Limit of a Sequence of Functions

1. Sep 15, 2010

jegues

1. The problem statement, all variables and given/known data

Determine whether the sequence has a limit.

$$f_{n}(x) = nx^{n}(1-x)$$ for $$0 \leq x \leq 2$$

2. Relevant equations

3. The attempt at a solution

$$lim_{n \rightarrow \infty} nx^{n}(1-x)$$

I can take the (1-x) out and I'll have,

$$(1-x)lim_{n \rightarrow \infty} nx^{n} = \infty$$

Therefore, there is no limit function.

Is this correct?

Last edited: Sep 15, 2010
2. Sep 15, 2010

╔(σ_σ)╝

You could remove (1-x), sure.

However, the limit as n goes to infinity may not diverge when $$0 \leq x \leq 1$$

3. Sep 15, 2010

Staff: Mentor

For the domain for your sequence of functions, don't you mean
$$0 \leq x \leq 2$$
?

4. Sep 15, 2010

jegues

Yes, I'll edit it now. Still not sure if my method for concluding that there is no limit is valid or not.

5. Sep 16, 2010

jgens

It's not. You need to consider a couple of cases.

6. Sep 16, 2010

jegues

Well if x = 1,

$$f_{n}(1) = n1^{n}(1-1)$$

then

$$lim_{n \rightarrow \infty} f_{n}(1) = 0$$

Well what about when x != 1,

$$f_{n}(x) = nx^{n}(1-x)$$

So,

$$lim_{n \rightarrow \infty} f_{n}(x) = (1-x)lim_{n \rightarrow \infty} nx^{n} = \infty$$

Therefore there is no limiting function.

Is this enough? I'm not sure how to properly deal with,

$$lim_{n \rightarrow \infty} nx^{n}$$

Last edited: Sep 16, 2010
7. Sep 16, 2010

jgens

Why do you think that $\lim_{n \to \infty}nx^n = \infty$? It's not generally true, so it's not quite as simple as you seem to suggest.

8. Sep 16, 2010

jegues

I can't think of how to deal with this limit, this is the only thing I can come up with.
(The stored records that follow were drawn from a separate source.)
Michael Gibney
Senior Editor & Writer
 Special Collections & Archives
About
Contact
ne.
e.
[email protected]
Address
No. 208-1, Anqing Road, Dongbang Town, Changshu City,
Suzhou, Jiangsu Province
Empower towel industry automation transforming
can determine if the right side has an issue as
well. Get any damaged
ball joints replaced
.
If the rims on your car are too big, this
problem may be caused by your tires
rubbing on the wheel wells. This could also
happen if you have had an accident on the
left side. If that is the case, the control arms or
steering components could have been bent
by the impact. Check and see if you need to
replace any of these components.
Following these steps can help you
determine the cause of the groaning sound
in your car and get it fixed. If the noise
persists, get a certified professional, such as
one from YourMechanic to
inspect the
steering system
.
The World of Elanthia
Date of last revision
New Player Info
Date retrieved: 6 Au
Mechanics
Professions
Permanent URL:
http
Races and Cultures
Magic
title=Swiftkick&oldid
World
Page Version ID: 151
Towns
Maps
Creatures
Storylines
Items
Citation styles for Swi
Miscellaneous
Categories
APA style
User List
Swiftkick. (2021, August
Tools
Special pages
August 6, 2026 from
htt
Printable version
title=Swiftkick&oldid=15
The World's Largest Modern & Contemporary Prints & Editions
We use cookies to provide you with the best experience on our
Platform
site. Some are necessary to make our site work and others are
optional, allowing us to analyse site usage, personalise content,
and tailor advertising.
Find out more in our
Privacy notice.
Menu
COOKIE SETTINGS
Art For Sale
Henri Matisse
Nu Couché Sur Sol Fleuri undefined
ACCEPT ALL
Can you make me some suggestions and I'll try them out?

9. Sep 16, 2010

jgens

Sure. You've already considered the case when $x=1$, now consider when $0 \leq x < 1$ and $1 < x \leq 2$. Treat the cases separately.

10. Sep 16, 2010

jegues

Okay for the first case,

$0 \leq x < 1$

$$lim_{n\rightarrow \infty} nx^{n}$$

In this particular case x^n term will go to 0 and the n term will go to infinity, so the limit does not exist.

$1 < x \leq 2$

In this case, the n term will go to infinity and the x^n term will go to infinity, so the limit does not exist either.

Is that all have I have to state? I don't know how else I can show this.

11. Sep 16, 2010

jgens

No. How does this justify that the limit doesn't exist?

12. Sep 16, 2010

jegues

I've already told you, I don't know what else to say about it.

I don't know how I can change nx^n into something that is clearly a function or clearly indeterminant.

The closest I can get is to tell you that it is 0 times infinity and thats why its indeterminant.

I know that isn't correct, but I can't see any other options.

Could you show me some?

13. Sep 16, 2010

jgens

You never said anything about the particular case that you were working on (0 < x < 1) other than that the limit doesn't exist. In my opinion, it would be better to ask for help than say something incorrectly. If you don't know how to handle this limit when 0 < x < 1, then ask. You never did that.

Anyway, with that aside, there are a couple of tricks that you can use to evaluate that limit for 0 < x < 1. I might do it by noting that

$$nx^n = e^{\log{(nx^n)}} = e^{\log{(n)+n\log{(x)}}$$

$$\lim_{x \to \infty}e^{f(x)} = e^{\lim_{x \to \infty}f(x)}$$

Granted, the last equality only holds under certain circumstances, but you should be able to figure out whether or not it's valid.